Week 37 and 38 County Influenza Activity Level
Figure 1: Week 37 and 38 County Influenza Activity Level
CDC, 2015
Figure 2: CDC, 2015
CDC, 2015
Figure 3: CDC, 2015

Descriptive epidemiology analysis

Cases of influenza are critical in Florida because of its geographic and demographic features. Thus, the state is specifically vulnerable because of rapid importation and spread of the virus. Majorities of people live in urban and suburban counties. Moreover, large influx of immigrants is a critical factor for the spread of the virus. Two Interstate road networks and largest international airports bring in millions of visitors every year.

Individuals at risk of infection have been mentioned above, but the Department of Health has demonstrated that an influenza outbreak could affect almost 10 million people in the State of Florida. About 5 million individuals will be critically ill, about 3 million patients may need an outpatient care, and nearly 71,000 people will be hospitalized while about 18,000 deaths will occur. These figures show that Florida would not be able to met healthcare demands in case of a severe flu outbreak.

It is estimated that a given flu season could lead $ 135 million in medical bills in Florida, $540 million would be reflected in lost wages alongside other miscellaneous costs. The case of Florida is beyond the national average.

Screening and diagnosis

Rapid influenza diagnostic tests are recommended for at-risk individuals who display notable symptoms of influenza, particularly during the season (Centers for Disease Control and Prevention, 2015). Rapid tests may indicate the presence of influenza A and B viruses (Chartrand, Leeflang, Minion, Brewer, & Pai, 2012). While it may take less than 20 minutes to obtain results from rapid tests, it is noted that these tests may have restricted sensitivity to the virus and, therefore, cases of false-negative and false-positive may be noted (Murane, 2013).

Other researchers have encouraged self-diagnosis to facilitate care (Jutel, 2010).

Plan of action

The best plan of action for influenza strictly emphasizes a flu vaccination every fall. The State of Florida should develop an effective response plan for a potential outbreak of influenza. The plan of action should incorporate the best practices provided by CDC and WHO.

The plan specifically focuses on detection and rapid response to potential influenza pandemic. It must account for influenza surveillance, response to emergencies, provision of vaccine, laboratory and communication system, and multiple stakeholder involvement during responses (Samaan, McPherson, & Partridge, 2013).

Pre-tests and posttests will be conducted to determine the effectiveness of the plan of action while feedback would be used to improve it.


Influenza is common in Florida because of its geographic and demographic features. It leads to deaths, hospitalization and costs millions of dollars in medical care for any season. Thus, it is imperative to identify at-risk individuals through rapid screening and diagnosis and then interventions must be applied. Effective plan of action is required to guide intervention activities.


Centers for Disease Control and Prevention. (2015). Guidance for Clinicians on the Use of Rapid Influenza Diagnostic Tests. Web.

Chartrand, C., Leeflang, M. M., Minion, J., Brewer, T., & Pai, M. (2012). Accuracy of Rapid Influenza Diagnostic Tests: A Meta-analysis. Annals of Internal Medicine, 156(7), 500-511. Web.

Florida Department of Health. (2015). Influenza. Web.

Jutel, A. (2010). Self-Diagnosis: A Discursive Systematic Review of the Medical Literature. Journal of Participatory Medicine, 2, e8.

Murane, E. T. (2013). Influenza: A Comprehensive Review. Sacramento, California: NetCE.

Samaan, G., McPherson, M., & Partridge, J. (2013). A Review of the Evidence to Support Influenza Vaccine Introduction in Countries and Areas of WHO’s Western Pacific Region. PLoS ONE, 8(7), e70003. Web.

_Dataset content_
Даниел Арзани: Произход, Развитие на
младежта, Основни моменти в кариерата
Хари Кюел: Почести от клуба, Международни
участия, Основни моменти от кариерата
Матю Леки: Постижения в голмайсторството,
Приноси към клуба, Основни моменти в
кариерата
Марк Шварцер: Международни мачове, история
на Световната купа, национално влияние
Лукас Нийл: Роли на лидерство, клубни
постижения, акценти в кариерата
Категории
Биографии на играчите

_Required work_
a. Decide whether each statement below agrees with the influenza excerpt. For each, answer yes or no and quote the deciding words of the excerpt. (i) Results from rapid influenza tests can be available in under 20 minutes. (ii) The plan of action should draw on best practices from the CDC alone. (iii) Lost wages from a given flu season in Florida are estimated at $135 million.
b. Copy the part of the influenza excerpt that begins at the words "Influenza is common" and ends after the words "Medicine, 2, e8.".

_Solutions for each task_
a.
(i) Yes: "it may take less than 20 minutes to obtain results from rapid tests"
(ii) No: "The plan of action should incorporate the best practices provided by CDC and WHO."
(iii) No: "$540 million would be reflected in lost wages alongside other miscellaneous costs"

b.
Influenza is common in Florida because of its geographic and demographic features. It leads to deaths, hospitalization and costs millions of dollars in medical care for any season. Thus, it is imperative to identify at-risk individuals through rapid screening and diagnosis and then interventions must be applied. Effective plan of action is required to guide intervention activities.


Centers for Disease Control and Prevention. (2015). Guidance for Clinicians on the Use of Rapid Influenza Diagnostic Tests. Web.

Chartrand, C., Leeflang, M. M., Minion, J., Brewer, T., & Pai, M. (2012). Accuracy of Rapid Influenza Diagnostic Tests: A Meta-analysis. Annals of Internal Medicine, 156(7), 500-511. Web.

Florida Department of Health. (2015). Influenza. Web.

Jutel, A. (2010). Self-Diagnosis: A Discursive Systematic Review of the Medical Literature. Journal of Participatory Medicine, 2, e8.